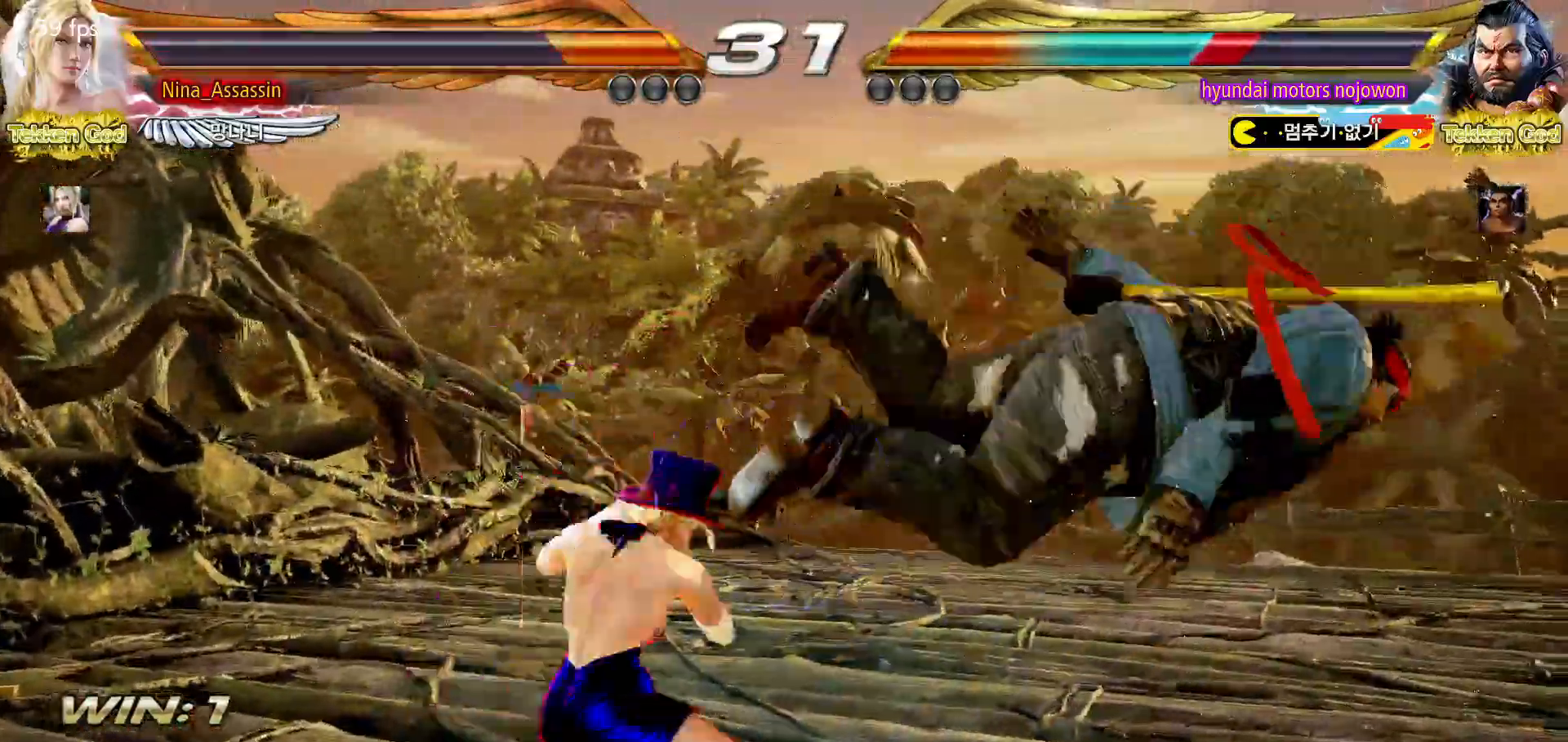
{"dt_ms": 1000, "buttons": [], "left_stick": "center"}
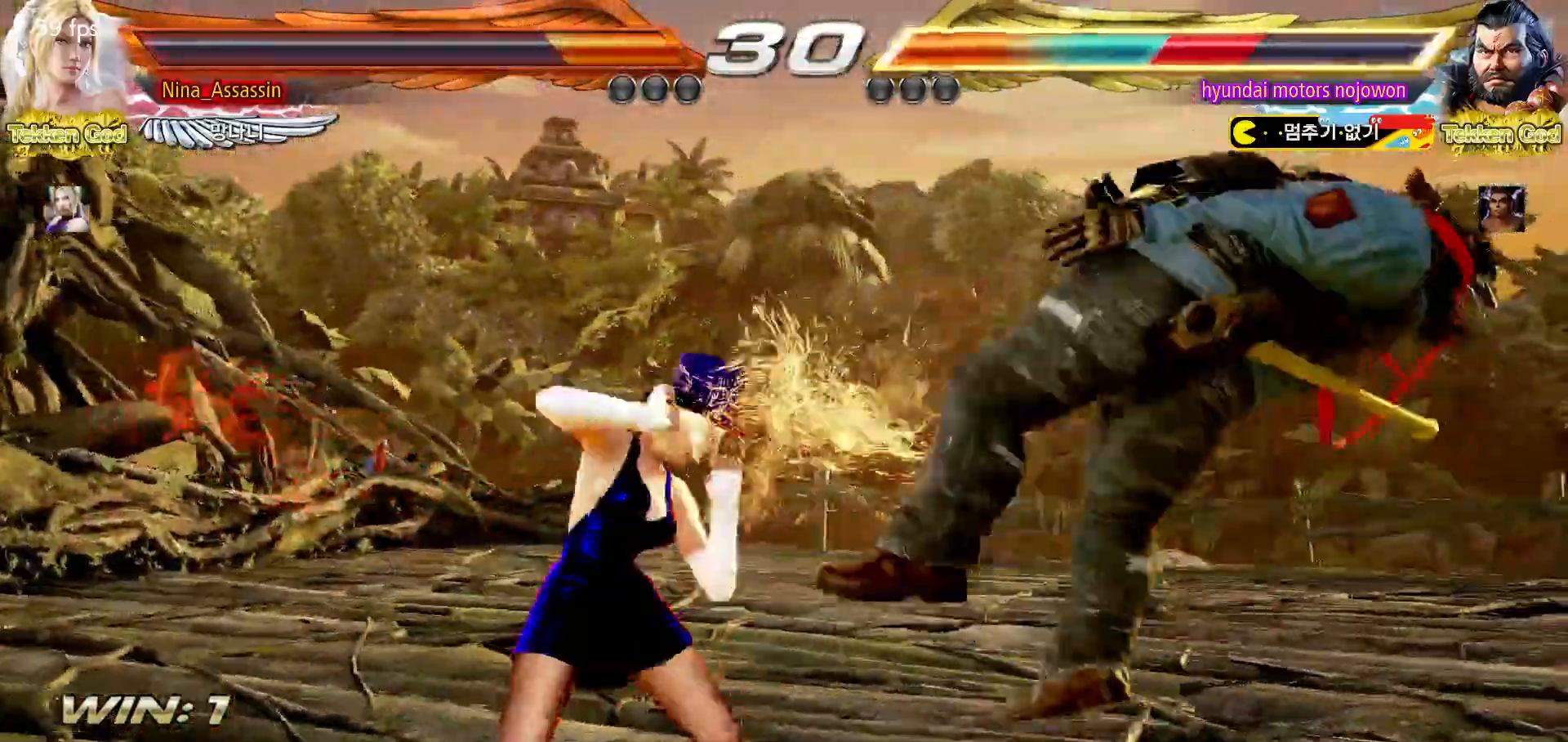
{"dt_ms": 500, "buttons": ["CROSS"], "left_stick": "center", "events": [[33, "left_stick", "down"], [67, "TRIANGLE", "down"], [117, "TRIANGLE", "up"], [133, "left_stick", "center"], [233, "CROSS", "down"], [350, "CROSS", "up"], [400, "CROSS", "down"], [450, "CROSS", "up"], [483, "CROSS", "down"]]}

--

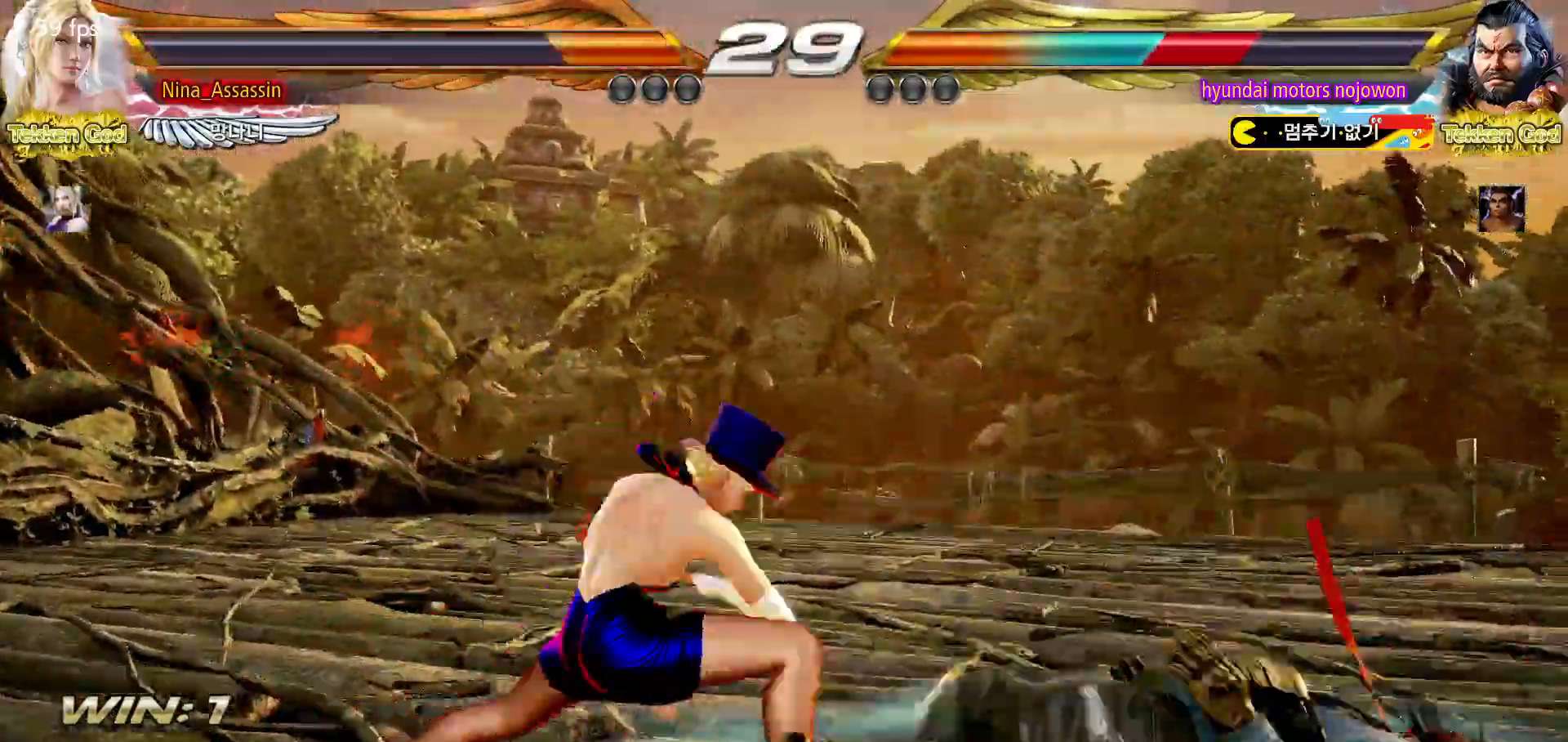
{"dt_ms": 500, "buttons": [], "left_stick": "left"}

*Assigned task*.
Look for the word "center". Copy out every line of the data that has it.

*Your solution*.
{"dt_ms": 1000, "buttons": [], "left_stick": "center"}
{"dt_ms": 500, "buttons": ["CROSS"], "left_stick": "center", "events": [[33, "left_stick", "down"], [67, "TRIANGLE", "down"], [117, "TRIANGLE", "up"], [133, "left_stick", "center"], [233, "CROSS", "down"], [350, "CROSS", "up"], [400, "CROSS", "down"], [450, "CROSS", "up"], [483, "CROSS", "down"]]}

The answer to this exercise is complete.